About this task:
Return every entry below without altering a word.

○ ○ ○

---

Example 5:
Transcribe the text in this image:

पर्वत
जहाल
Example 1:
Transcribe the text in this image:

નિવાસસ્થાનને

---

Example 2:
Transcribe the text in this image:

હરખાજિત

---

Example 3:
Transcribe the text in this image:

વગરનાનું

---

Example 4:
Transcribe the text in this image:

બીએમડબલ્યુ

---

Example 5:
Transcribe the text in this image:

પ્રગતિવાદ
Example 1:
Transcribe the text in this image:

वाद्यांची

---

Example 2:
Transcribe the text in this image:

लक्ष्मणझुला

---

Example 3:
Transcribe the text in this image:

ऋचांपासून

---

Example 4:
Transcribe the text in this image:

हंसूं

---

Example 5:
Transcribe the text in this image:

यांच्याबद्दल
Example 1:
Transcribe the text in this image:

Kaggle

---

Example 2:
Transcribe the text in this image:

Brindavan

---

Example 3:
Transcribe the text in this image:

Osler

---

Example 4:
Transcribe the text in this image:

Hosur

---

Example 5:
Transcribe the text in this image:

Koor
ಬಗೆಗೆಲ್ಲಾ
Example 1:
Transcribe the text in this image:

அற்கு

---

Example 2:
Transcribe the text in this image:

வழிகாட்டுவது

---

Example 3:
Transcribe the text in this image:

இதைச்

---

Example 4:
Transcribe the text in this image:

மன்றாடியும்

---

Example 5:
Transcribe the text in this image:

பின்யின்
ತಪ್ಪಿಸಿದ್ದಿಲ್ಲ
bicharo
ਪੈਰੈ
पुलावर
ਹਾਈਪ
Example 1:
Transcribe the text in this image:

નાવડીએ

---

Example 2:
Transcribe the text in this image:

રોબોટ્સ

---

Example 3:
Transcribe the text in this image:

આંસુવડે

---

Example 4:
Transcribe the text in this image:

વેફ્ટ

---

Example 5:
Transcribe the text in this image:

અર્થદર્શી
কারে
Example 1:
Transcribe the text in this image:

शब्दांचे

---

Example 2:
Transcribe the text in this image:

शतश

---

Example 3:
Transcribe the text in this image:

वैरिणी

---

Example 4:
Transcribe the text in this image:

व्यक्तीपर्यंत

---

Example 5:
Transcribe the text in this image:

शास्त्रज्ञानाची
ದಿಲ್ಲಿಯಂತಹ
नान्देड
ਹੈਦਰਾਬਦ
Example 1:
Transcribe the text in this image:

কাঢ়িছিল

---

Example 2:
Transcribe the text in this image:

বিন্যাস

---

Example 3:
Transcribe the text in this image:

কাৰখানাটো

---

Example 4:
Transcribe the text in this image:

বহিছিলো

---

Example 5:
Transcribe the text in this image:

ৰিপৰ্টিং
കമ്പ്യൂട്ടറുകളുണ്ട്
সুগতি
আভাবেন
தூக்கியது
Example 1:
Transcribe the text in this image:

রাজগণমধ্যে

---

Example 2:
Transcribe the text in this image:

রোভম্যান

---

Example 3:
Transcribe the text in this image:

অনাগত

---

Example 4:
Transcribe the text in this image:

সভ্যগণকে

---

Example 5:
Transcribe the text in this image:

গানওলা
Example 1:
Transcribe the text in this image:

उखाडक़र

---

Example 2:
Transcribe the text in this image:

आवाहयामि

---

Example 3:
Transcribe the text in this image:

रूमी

○ ○ ○

Solution to this task:
---

Example 5:
Transcribe the text in this image:

पर्वत
जहाल
Example 1:
Transcribe the text in this image:

નિવાસસ્થાનને

---

Example 2:
Transcribe the text in this image:

હરખાજિત

---

Example 3:
Transcribe the text in this image:

વગરનાનું

---

Example 4:
Transcribe the text in this image:

બીએમડબલ્યુ

---

Example 5:
Transcribe the text in this image:

પ્રગતિવાદ
Example 1:
Transcribe the text in this image:

वाद्यांची

---

Example 2:
Transcribe the text in this image:

लक्ष्मणझुला

---

Example 3:
Transcribe the text in this image:

ऋचांपासून

---

Example 4:
Transcribe the text in this image:

हंसूं

---

Example 5:
Transcribe the text in this image:

यांच्याबद्दल
Example 1:
Transcribe the text in this image:

Kaggle

---

Example 2:
Transcribe the text in this image:

Brindavan

---

Example 3:
Transcribe the text in this image:

Osler

---

Example 4:
Transcribe the text in this image:

Hosur

---

Example 5:
Transcribe the text in this image:

Koor
ಬಗೆಗೆಲ್ಲಾ
Example 1:
Transcribe the text in this image:

அற்கு

---

Example 2:
Transcribe the text in this image:

வழிகாட்டுவது

---

Example 3:
Transcribe the text in this image:

இதைச்

---

Example 4:
Transcribe the text in this image:

மன்றாடியும்

---

Example 5:
Transcribe the text in this image:

பின்யின்
ತಪ್ಪಿಸಿದ್ದಿಲ್ಲ
bicharo
ਪੈਰੈ
पुलावर
ਹਾਈਪ
Example 1:
Transcribe the text in this image:

નાવડીએ

---

Example 2:
Transcribe the text in this image:

રોબોટ્સ

---

Example 3:
Transcribe the text in this image:

આંસુવડે

---

Example 4:
Transcribe the text in this image:

વેફ્ટ

---

Example 5:
Transcribe the text in this image:

અર્થદર્શી
কারে
Example 1:
Transcribe the text in this image:

शब्दांचे

---

Example 2:
Transcribe the text in this image:

शतश

---

Example 3:
Transcribe the text in this image:

वैरिणी

---

Example 4:
Transcribe the text in this image:

व्यक्तीपर्यंत

---

Example 5:
Transcribe the text in this image:

शास्त्रज्ञानाची
ದಿಲ್ಲಿಯಂತಹ
नान्देड
ਹੈਦਰਾਬਦ
Example 1:
Transcribe the text in this image:

কাঢ়িছিল

---

Example 2:
Transcribe the text in this image:

বিন্যাস

---

Example 3:
Transcribe the text in this image:

কাৰখানাটো

---

Example 4:
Transcribe the text in this image:

বহিছিলো

---

Example 5:
Transcribe the text in this image:

ৰিপৰ্টিং
കമ്പ്യൂട്ടറുകളുണ്ട്
সুগতি
আভাবেন
தூக்கியது
Example 1:
Transcribe the text in this image:

রাজগণমধ্যে

---

Example 2:
Transcribe the text in this image:

রোভম্যান

---

Example 3:
Transcribe the text in this image:

অনাগত

---

Example 4:
Transcribe the text in this image:

সভ্যগণকে

---

Example 5:
Transcribe the text in this image:

গানওলা
Example 1:
Transcribe the text in this image:

उखाडक़र

---

Example 2:
Transcribe the text in this image:

आवाहयामि

---

Example 3:
Transcribe the text in this image:

रूमी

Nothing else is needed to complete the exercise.